** AVAILABLE DATA follows **

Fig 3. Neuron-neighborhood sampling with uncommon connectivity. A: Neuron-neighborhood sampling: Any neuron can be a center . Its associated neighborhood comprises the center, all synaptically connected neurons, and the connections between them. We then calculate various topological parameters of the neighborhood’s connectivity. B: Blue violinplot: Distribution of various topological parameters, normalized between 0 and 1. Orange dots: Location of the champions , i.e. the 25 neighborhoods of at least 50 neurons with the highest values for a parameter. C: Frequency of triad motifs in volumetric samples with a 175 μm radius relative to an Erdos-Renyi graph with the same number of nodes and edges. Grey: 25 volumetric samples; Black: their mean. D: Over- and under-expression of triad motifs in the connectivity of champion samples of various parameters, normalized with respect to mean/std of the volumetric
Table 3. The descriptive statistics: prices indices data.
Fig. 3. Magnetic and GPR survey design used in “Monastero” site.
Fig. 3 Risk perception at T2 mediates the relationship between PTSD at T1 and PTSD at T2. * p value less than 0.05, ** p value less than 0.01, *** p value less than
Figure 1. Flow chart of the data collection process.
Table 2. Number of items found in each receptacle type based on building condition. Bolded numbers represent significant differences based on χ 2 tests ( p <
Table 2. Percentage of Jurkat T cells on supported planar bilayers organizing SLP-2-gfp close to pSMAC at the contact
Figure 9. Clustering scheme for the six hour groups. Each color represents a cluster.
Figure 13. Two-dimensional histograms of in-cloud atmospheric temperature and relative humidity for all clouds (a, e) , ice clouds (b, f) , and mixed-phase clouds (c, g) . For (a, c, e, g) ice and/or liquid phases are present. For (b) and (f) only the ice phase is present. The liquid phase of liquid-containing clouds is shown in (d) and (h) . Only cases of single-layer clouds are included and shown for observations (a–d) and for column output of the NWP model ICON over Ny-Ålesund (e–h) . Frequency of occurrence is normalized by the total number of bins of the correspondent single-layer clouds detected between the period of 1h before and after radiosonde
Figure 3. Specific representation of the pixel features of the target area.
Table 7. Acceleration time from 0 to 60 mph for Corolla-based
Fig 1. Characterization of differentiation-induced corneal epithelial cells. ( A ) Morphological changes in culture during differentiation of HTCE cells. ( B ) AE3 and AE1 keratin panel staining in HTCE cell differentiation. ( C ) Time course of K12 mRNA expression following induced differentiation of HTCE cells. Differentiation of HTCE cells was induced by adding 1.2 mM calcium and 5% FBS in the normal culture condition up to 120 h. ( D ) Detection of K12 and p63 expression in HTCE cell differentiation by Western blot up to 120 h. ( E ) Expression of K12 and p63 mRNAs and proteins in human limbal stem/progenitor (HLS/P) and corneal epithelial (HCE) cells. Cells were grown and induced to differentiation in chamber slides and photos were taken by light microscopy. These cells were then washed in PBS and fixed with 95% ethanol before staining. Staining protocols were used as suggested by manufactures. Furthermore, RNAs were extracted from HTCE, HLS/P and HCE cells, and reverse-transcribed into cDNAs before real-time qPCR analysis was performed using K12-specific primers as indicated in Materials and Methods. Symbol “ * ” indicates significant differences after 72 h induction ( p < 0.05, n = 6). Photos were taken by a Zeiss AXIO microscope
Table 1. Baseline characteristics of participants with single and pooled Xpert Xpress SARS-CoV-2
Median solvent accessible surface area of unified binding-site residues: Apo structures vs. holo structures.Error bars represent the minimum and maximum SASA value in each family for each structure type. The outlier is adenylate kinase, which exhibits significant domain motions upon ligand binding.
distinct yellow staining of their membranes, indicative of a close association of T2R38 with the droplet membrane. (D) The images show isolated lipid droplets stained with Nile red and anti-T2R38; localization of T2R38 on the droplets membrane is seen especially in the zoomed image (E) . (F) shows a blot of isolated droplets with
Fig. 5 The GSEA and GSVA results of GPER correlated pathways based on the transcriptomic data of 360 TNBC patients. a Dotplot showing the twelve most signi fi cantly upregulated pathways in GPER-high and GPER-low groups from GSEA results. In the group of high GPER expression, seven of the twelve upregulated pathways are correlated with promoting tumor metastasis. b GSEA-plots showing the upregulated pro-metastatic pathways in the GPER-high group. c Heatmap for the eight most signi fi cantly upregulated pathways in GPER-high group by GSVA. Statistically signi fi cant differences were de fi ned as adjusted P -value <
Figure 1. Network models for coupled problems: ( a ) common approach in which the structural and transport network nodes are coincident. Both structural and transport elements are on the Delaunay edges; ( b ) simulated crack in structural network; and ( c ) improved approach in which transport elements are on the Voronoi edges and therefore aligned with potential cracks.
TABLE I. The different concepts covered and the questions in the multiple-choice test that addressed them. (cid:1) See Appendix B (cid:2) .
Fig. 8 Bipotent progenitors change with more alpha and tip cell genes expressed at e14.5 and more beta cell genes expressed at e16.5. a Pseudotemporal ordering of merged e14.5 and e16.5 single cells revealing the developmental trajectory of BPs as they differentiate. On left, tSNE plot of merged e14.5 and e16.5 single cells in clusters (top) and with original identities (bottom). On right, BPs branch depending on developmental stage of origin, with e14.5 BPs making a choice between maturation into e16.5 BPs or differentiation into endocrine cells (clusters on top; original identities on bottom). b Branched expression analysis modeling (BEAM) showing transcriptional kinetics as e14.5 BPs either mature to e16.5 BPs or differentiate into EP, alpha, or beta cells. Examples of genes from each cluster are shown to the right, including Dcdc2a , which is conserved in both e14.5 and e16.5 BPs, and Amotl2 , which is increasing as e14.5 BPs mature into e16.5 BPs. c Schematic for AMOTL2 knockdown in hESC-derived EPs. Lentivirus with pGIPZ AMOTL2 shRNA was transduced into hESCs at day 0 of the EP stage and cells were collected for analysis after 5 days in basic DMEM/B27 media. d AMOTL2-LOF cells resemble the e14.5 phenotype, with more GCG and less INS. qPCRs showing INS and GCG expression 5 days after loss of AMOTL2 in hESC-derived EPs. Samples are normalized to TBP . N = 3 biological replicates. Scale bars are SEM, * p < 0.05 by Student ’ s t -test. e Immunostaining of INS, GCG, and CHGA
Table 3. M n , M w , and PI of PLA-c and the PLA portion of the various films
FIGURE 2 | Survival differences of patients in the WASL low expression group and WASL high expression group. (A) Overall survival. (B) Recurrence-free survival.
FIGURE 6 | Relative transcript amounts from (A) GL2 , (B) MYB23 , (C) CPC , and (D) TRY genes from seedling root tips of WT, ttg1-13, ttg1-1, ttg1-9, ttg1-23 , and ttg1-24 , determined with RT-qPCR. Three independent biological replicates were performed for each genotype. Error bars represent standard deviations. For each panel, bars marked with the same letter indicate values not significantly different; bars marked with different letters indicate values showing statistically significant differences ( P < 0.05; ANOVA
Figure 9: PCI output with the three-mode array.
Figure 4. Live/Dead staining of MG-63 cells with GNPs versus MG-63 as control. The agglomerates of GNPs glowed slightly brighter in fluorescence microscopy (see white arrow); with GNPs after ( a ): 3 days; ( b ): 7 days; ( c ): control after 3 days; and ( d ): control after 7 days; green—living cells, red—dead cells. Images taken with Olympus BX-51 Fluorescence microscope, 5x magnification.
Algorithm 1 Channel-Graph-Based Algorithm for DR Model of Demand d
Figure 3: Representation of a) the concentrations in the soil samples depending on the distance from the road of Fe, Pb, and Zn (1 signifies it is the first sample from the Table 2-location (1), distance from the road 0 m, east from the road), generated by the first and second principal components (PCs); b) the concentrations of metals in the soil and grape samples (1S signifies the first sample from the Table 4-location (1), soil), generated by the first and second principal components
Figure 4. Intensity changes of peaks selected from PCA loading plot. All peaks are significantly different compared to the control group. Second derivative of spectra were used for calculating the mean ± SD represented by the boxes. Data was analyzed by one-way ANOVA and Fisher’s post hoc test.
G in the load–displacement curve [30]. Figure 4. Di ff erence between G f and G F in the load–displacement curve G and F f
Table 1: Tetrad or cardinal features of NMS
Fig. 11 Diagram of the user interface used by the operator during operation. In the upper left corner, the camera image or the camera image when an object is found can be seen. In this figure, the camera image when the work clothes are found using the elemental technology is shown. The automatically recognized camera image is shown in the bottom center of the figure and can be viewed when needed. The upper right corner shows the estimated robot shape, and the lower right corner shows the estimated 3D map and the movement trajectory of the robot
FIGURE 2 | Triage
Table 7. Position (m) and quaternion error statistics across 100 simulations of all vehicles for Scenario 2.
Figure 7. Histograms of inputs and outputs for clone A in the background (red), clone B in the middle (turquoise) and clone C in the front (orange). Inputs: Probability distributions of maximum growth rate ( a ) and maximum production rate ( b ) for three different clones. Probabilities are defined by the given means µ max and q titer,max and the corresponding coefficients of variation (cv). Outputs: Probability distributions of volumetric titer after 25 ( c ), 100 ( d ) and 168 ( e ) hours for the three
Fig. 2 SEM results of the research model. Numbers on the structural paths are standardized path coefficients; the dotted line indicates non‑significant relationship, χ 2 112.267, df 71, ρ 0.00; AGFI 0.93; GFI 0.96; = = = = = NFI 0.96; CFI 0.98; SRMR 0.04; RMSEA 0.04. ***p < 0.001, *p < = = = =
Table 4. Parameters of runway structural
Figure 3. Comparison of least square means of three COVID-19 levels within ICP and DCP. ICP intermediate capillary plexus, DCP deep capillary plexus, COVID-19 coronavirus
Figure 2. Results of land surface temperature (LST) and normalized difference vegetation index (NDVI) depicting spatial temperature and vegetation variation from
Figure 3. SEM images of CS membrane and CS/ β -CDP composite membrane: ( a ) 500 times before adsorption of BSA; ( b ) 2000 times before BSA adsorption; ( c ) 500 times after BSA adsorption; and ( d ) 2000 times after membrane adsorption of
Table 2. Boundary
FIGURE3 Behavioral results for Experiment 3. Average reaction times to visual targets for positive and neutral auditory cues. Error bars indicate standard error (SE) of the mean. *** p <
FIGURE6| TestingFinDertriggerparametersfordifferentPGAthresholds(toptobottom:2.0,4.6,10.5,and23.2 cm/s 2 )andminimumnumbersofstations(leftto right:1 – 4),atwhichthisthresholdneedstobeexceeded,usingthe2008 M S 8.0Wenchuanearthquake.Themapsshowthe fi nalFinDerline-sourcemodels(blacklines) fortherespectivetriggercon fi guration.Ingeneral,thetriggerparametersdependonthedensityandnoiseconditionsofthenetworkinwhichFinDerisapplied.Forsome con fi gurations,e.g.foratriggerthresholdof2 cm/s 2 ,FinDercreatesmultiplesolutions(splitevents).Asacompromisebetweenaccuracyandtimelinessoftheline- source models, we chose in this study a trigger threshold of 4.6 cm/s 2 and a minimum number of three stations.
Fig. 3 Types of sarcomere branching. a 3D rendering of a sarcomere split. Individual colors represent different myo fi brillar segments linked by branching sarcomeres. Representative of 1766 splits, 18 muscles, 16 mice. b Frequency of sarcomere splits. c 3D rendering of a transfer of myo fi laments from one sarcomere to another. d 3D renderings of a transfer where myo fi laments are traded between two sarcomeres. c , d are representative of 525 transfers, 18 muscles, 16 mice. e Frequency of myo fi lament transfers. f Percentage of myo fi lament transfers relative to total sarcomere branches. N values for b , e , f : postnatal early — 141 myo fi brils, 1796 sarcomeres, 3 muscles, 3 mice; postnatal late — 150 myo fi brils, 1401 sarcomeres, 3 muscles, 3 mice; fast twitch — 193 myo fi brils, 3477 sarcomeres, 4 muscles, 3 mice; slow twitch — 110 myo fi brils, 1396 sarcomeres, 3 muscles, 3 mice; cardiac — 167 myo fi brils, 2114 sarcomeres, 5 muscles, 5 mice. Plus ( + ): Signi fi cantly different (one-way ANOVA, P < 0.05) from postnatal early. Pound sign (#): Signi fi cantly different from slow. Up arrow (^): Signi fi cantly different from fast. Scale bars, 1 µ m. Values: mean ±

** End of AVAILABLE DATA **

--- PROBLEM DESCRIPTION ---
Each line in the entries above, starting at the line with "Fig. 3 Risk" and ending at the line with "Table 2. Number", is to be printed exactly, and only those lines.

--- ANSWER TO THE PROBLEM ---
Fig. 3 Risk perception at T2 mediates the relationship between PTSD at T1 and PTSD at T2. * p value less than 0.05, ** p value less than 0.01, *** p value less than
Figure 1. Flow chart of the data collection process.
Table 2. Number of items found in each receptacle type based on building condition. Bolded numbers represent significant differences based on χ 2 tests ( p <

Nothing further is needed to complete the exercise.